Assim, e ainda segundo este autor, a investigação qualitativa não é assim tão diferente da investigação quantitativa, no que ao seu desenho de investigação diz respeito, uma vez que, o processo investigativo se desenvolve em cinco fases concretas, aqui, meramente, enunciadas: 1) define-se um problema; 2) elabora-se o desenho da investigação; 3) recolhem-se os dados; 4) analisam-se os mesmos; 5) escrevem-se os resultados apurados. Isto é, nos termos de Olabuénaga (1999) qualquer investigação que se inicie deve ter o problema, relativamente, definido. É esta definição que permite orientar o investigador a centrar-se na busca do significado do fenómeno a estudar e isto é comum quer a uma investigação qualitativa, quer a uma investigação quantitativa (p.51). Convém salientar que, embora não seja o nosso caso, nem sempre a pergunta de partida se mantém inalterada até ao final do estudo, uma vez que, não só a realidade não é estática como a recolha dos dados pode fornecer novas informações, que à partida não estavam contempladas. À medida que a investigação decorre e avança, poderão ser necessários reajustes e mudanças no plano de investigação que obriguem o investigador a reformular a pergunta de partida.

Acerca da investigação qualitativa, diferentes autores (Denzin & Lincoln, 2005; 2011, Creswell, 2007, Guba & Lincoln, 1985; 1994) são unânimes na existência de pressupostos, maioritariamente, filosóficos no seu procedimento, e que irão nortear, principalmente, o investigador mas também a investigação que conduz. Estes pressupostos são de caráter metodológico, mas também de cariz epistemológico; ontológico e axiológico. Destacamos, por isso, os cinco axiomas do paradigma

92 naturalista de Guba (1985, p.85), a saber: a) A natureza da realidade (ontologia); b) A relação investigador – objeto da investigação: c) O propósito da investigação (generalização); d) A natureza da explanação (causalidade); e) O papel dos valores (axiologia).
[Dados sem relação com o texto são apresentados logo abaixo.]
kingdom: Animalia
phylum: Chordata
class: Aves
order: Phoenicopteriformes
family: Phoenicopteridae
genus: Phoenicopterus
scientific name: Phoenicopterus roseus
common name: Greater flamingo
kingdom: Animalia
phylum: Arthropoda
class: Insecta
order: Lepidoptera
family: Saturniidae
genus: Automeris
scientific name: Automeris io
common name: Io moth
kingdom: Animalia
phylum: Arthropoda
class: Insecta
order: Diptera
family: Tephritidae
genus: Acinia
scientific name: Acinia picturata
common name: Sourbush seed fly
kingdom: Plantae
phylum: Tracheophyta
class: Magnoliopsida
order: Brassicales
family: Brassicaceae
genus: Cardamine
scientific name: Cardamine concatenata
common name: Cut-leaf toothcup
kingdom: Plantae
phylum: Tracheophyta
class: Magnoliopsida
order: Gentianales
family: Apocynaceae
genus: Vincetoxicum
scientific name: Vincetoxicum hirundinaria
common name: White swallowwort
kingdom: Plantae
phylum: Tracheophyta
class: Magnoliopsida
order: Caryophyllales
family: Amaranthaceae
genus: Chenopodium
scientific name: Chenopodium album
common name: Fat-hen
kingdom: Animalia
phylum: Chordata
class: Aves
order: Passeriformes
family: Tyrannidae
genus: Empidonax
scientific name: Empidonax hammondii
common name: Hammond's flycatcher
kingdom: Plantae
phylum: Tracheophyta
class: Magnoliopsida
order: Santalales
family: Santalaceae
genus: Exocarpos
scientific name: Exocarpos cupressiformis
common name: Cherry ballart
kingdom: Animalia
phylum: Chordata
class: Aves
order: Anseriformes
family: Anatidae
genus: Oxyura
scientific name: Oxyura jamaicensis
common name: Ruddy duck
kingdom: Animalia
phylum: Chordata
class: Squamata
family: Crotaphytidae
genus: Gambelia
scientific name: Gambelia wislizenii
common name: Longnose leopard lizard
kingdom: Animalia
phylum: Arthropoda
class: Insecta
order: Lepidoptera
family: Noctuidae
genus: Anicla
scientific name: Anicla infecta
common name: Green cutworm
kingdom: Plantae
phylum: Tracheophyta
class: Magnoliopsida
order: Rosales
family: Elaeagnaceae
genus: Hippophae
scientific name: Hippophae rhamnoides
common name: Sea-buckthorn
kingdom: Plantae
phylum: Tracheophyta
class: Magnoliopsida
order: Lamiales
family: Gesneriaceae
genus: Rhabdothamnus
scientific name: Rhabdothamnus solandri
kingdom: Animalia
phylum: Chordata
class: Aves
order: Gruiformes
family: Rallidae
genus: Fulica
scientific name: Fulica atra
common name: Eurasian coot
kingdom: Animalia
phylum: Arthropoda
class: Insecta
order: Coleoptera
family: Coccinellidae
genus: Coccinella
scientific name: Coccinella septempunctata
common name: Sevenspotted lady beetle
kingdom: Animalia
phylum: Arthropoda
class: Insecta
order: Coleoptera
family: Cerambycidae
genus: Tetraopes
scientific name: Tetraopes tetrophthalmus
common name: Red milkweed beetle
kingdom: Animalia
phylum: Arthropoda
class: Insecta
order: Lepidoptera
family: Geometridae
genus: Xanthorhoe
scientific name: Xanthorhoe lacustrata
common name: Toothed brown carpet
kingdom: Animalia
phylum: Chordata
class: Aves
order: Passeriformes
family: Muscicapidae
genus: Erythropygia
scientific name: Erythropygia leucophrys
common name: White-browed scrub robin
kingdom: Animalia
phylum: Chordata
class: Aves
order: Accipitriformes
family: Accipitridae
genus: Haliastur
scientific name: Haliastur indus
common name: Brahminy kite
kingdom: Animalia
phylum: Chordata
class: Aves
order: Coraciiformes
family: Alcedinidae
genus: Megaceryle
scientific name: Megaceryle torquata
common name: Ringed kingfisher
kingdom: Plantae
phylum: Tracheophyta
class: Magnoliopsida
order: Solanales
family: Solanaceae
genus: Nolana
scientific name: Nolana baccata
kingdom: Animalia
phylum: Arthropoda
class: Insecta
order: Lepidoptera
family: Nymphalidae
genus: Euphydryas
Aquilo que podemos retirar destes axiomas propostos pelo autor é que é fundamental que o investigador utilize métodos condizentes com a natureza da lógica do estudo que está a desenvolver, é essencial também que tenha atenção e reflexividade face à relação que estabelece com o fenómeno ou com o objeto em estudo, principalmente se for outro ser humano, uma vez que podem influenciar-se, mutuamente; é pois, indispensável que conheça ou averigúe a natureza do fenómeno e que não exclua os seus sentimentos e opiniões acerca do fenómeno/realidade, mas que tenha, igualmente, atenção para que estes não o condicionem. Ora, foi com estes pressupostos que procurámos agir nesta investigação.